En acceptant le contrat de travail dans une proportion de 86 %, les employés de la station de ski du Massif ont fourni à Daniel Gauthier la condition manquante à la réalisation du projet récréotouristique de 230 millions $.

Sylvain Desmeules

En acceptant le contrat de travail dans une proportion de 86 %, les employés de la station de ski du Massif ont fourni à Daniel Gauthier la condition manquante à la réalisation du projet récréotouristique de 230 millions $.

M. Gauthier a obtenu jeudi soir l'adhésion définitive des employés de la station de ski. En tout, 119 des 138 travailleurs présents à l'assemblée extraordinaire ont accepté une entente de six ans qui prévoit des hausses salariales de 20 % au total.

«Depuis quatre ans maintenant, nous travaillons à obtenir l'adhésion de la collectivité, des gens d'affaires de Charlevoix et de la grande région de Québec, des gouvernements, des instances politiques municipales, d'investisseurs potentiels et j'en passe», a d'abord fait savoir M. Gauthier.

«Il ne restait plus que nos employés à convaincre. Nous avons obtenu leur appui et cela signifie beaucoup pour moi. Sans eux, je n'aurais pas réalisé ce projet car c'est en partie pour eux que je l'ai d'abord rêvé. Ce soir, la confiance était au rendez-vous et je veux remercier sincèrement tous les employés de ce témoignage.»

Un vote significatif

Au sortir de l'assemblée, la joie était visible sur la quasi totalité des travailleurs. «Le plus important était de s'assurer de l'avenir de la station de ski et du développement de la région», réagissait Maude Arsenault.

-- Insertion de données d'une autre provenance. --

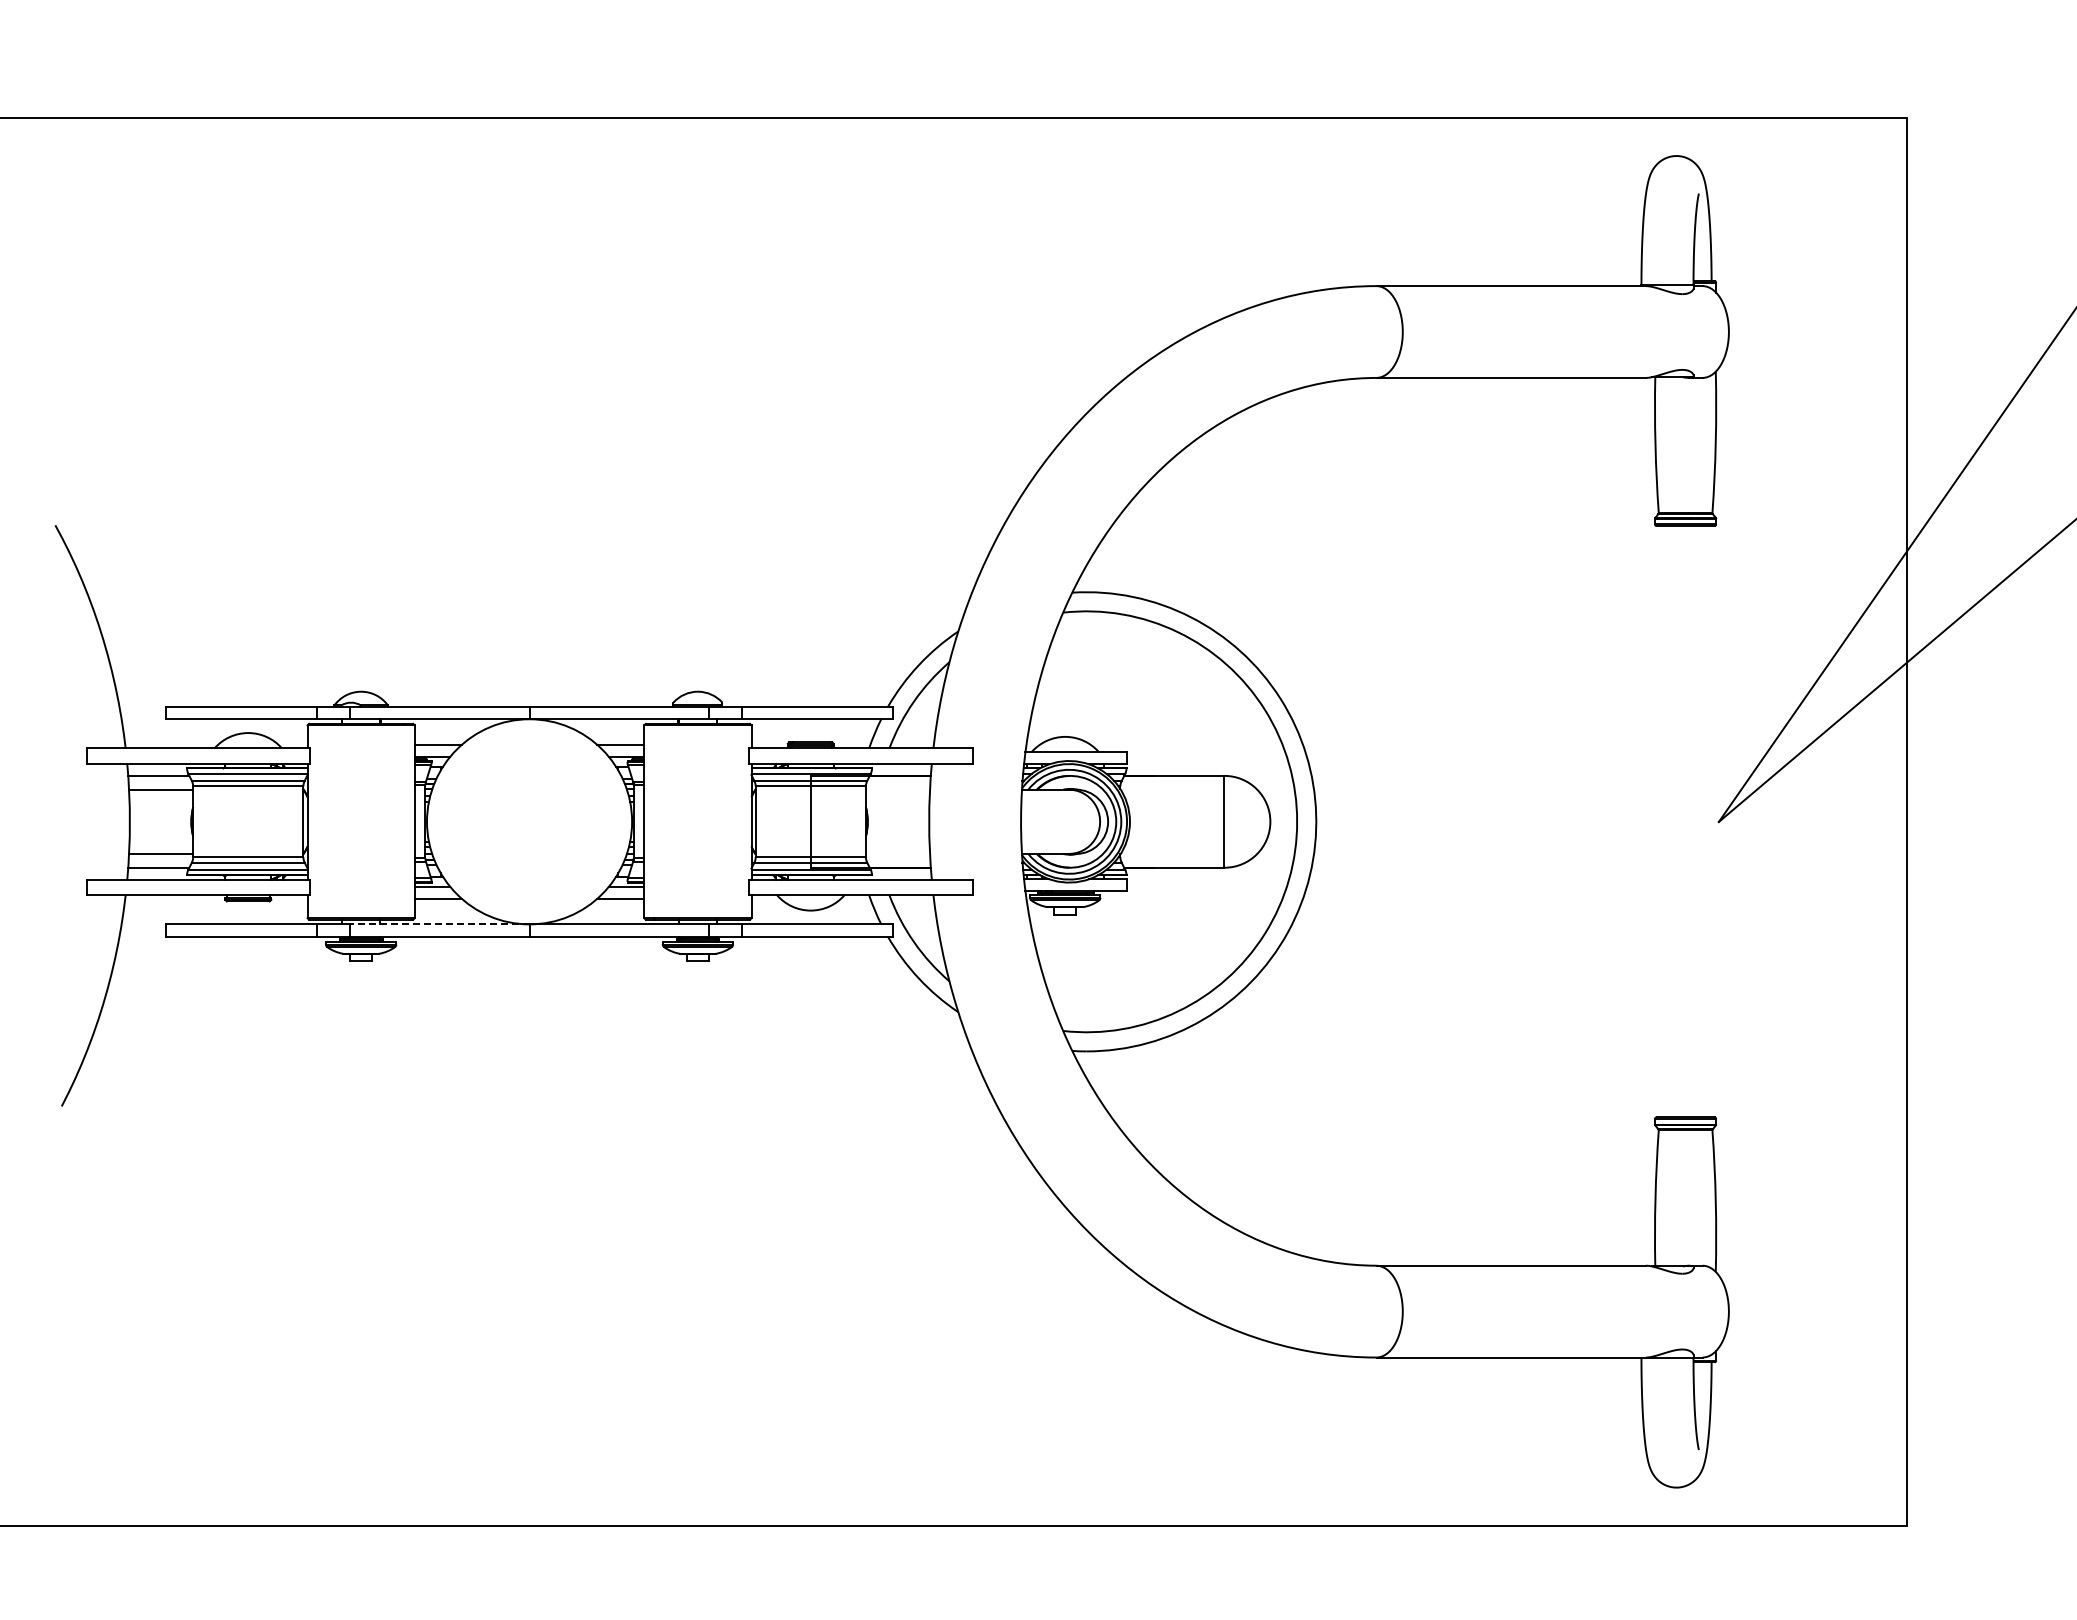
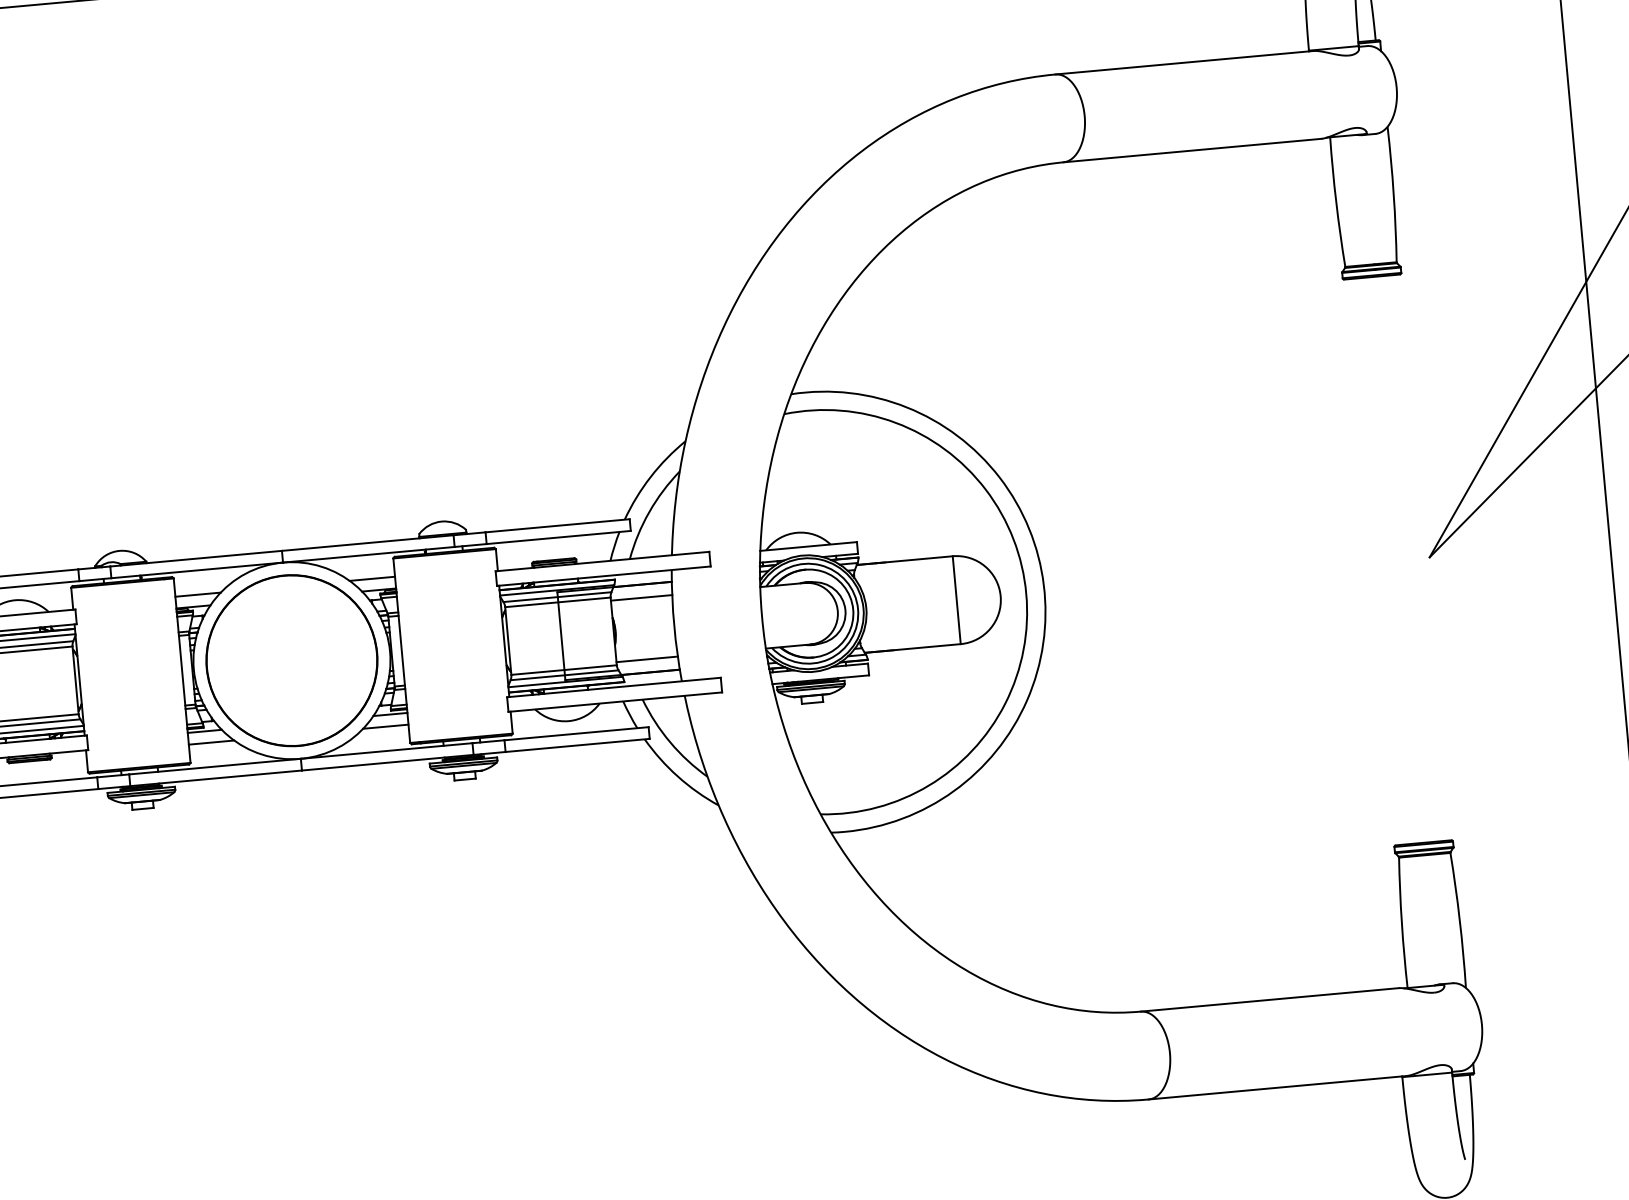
line: (897, 789) -> (641, 597), added
circle: (529, 821) -> (291, 660), added
line: (897, 853) -> (646, 658), added
line: (439, 924) -> (214, 766), dashed -> solid

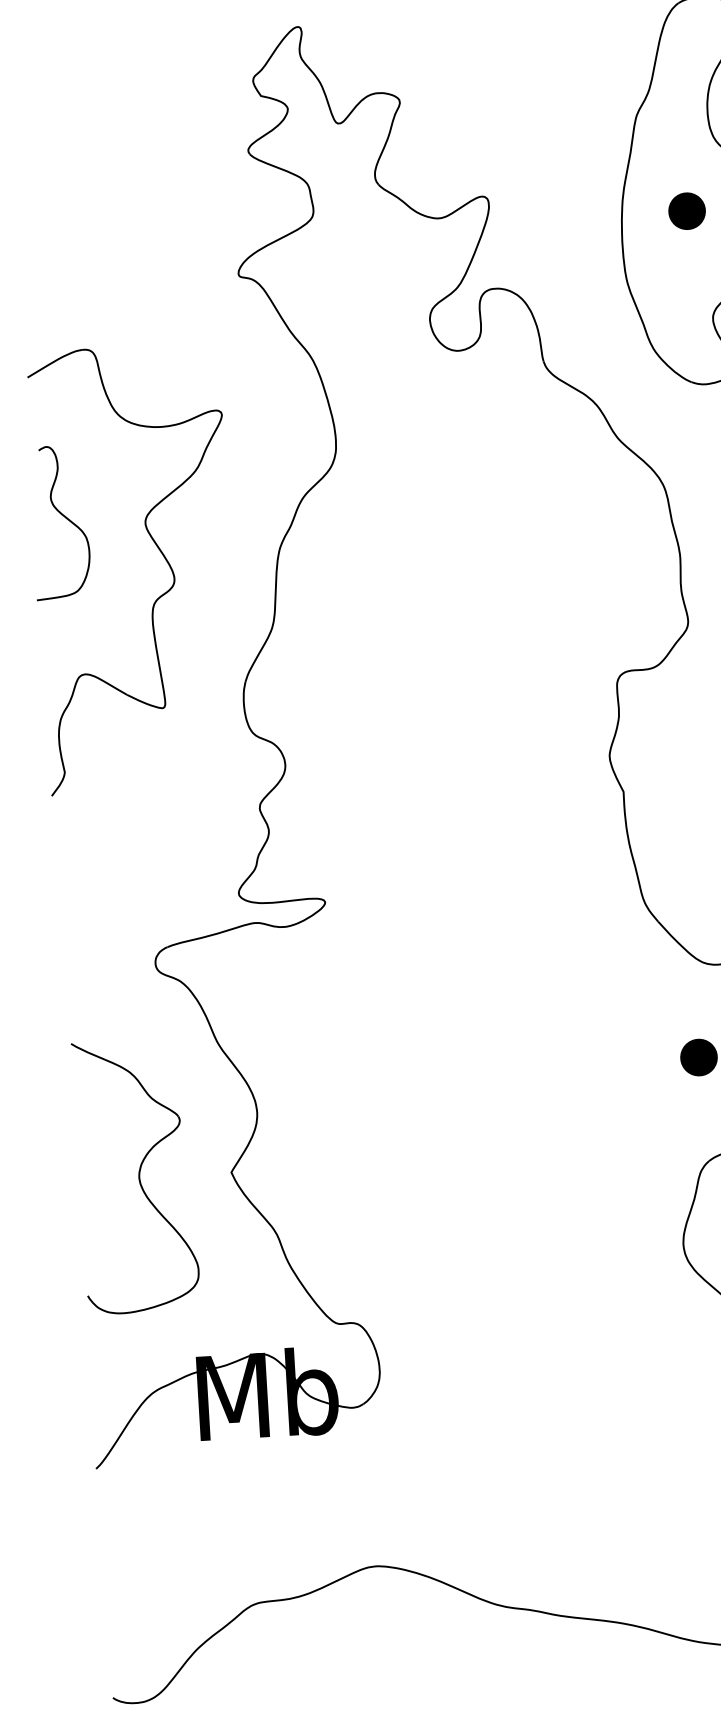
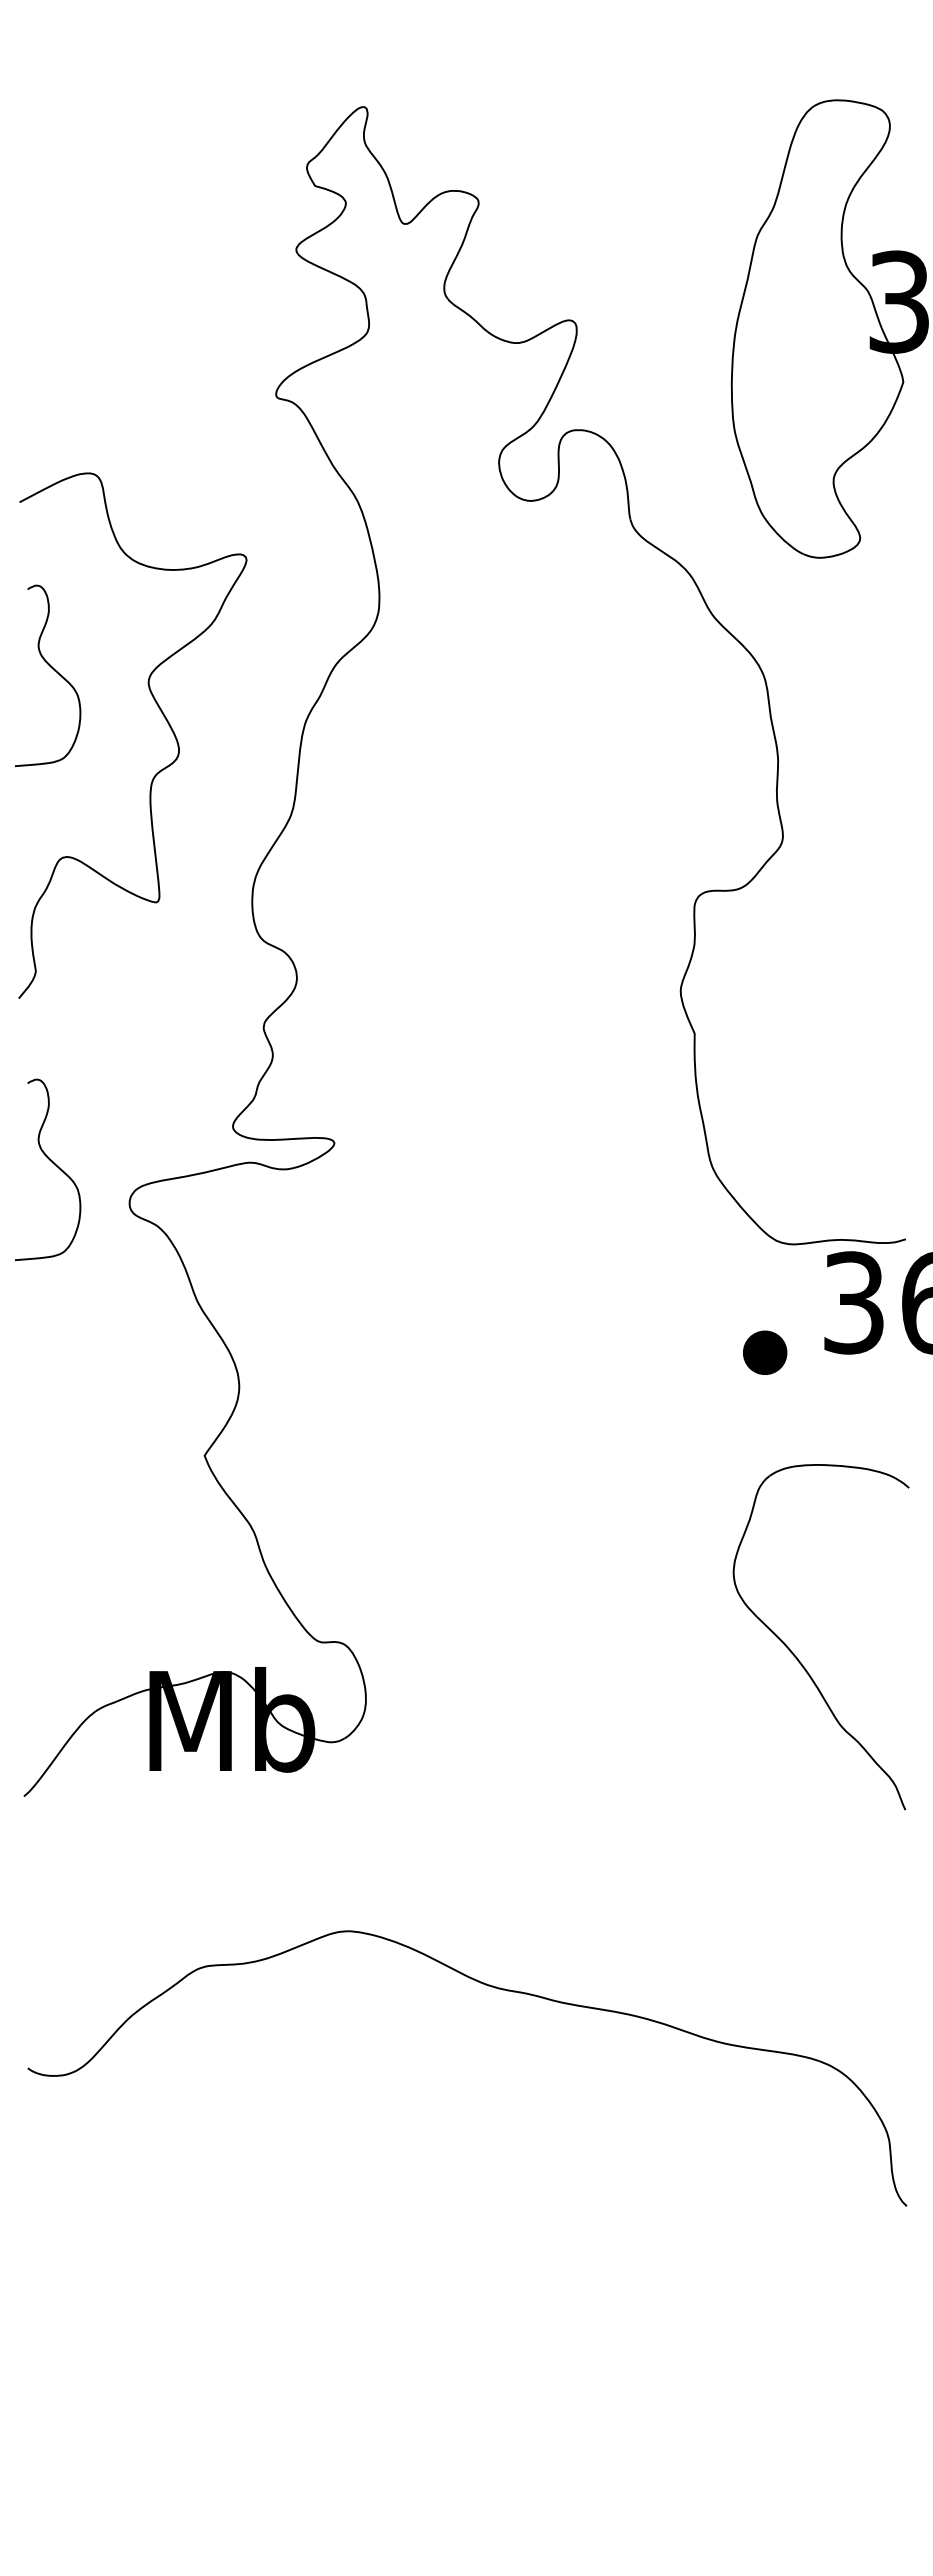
part: (687, 210) -> (810, 351), removed
curve: (89, 934) -> (53, 1164), added
part: (135, 1176) -> (91, 1453), removed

Même son de cloche de la part de François-Olivier Rouleau-Déry : «La montagne aurait pu fermer ou être vendue. Dès le départ, quand j'ai entendu le projet et que les gouvernements donnaient de l'argent (65 millions $), j'étais favorable.»

«Il ne restait plus qu'une étape à franchir. Maintenant que M. Gauthier donne un projet à la région», a insisté le président du syndicat des employés du Massif (CSN), Éric Simard. Les employés ont aussi acquiescé aux exigences relatives à la flexibilité, à l'intégration des cadres et à l'attribution des postes par compétence.

Le syndicat a reconnu et déploré avoir eu toute la pression au cours des derniers jours, mais ajoute qu'à «partir de maintenant, c'est M. Gauthier qui a le poids sur ses épaules», souligne la présidente du conseil régional, Ann Gingras.

«Les gens ont aussi voté pour le projet... pour la survie de la montagne», comprenait M. Simard. De son côté, le président de la Fédération, Jean Lortie, assurait qu'il «ne s'agissait pas d'une entente à rabais. Au niveau salarial, c'est similaire à ce qui s'est négocié dans les grands hôtels, et souvent nettement supérieur au privé». Actuellement, le salaire moyen se situe entre 10 et 12 $.

Heureux de la tournure des événements, Daniel Gauthier soutient que «l'attente n'aurait pu être prolongée davantage compte tenu des enjeux majeurs qui étaient en cause».

«C'est également une grande région qui sort gagnante du résultat de ce soir», conclut-il. À compter de demain et avec un an de retard, le projet se met en marche. La priorité ira vers la remise sur rails d'un train touristique. La transformation d'un bâtiment agricole en hôtel quatre étoiles de 150 chambres et l'agrandissement de 30 % du domaine skiable font aussi partie du projet.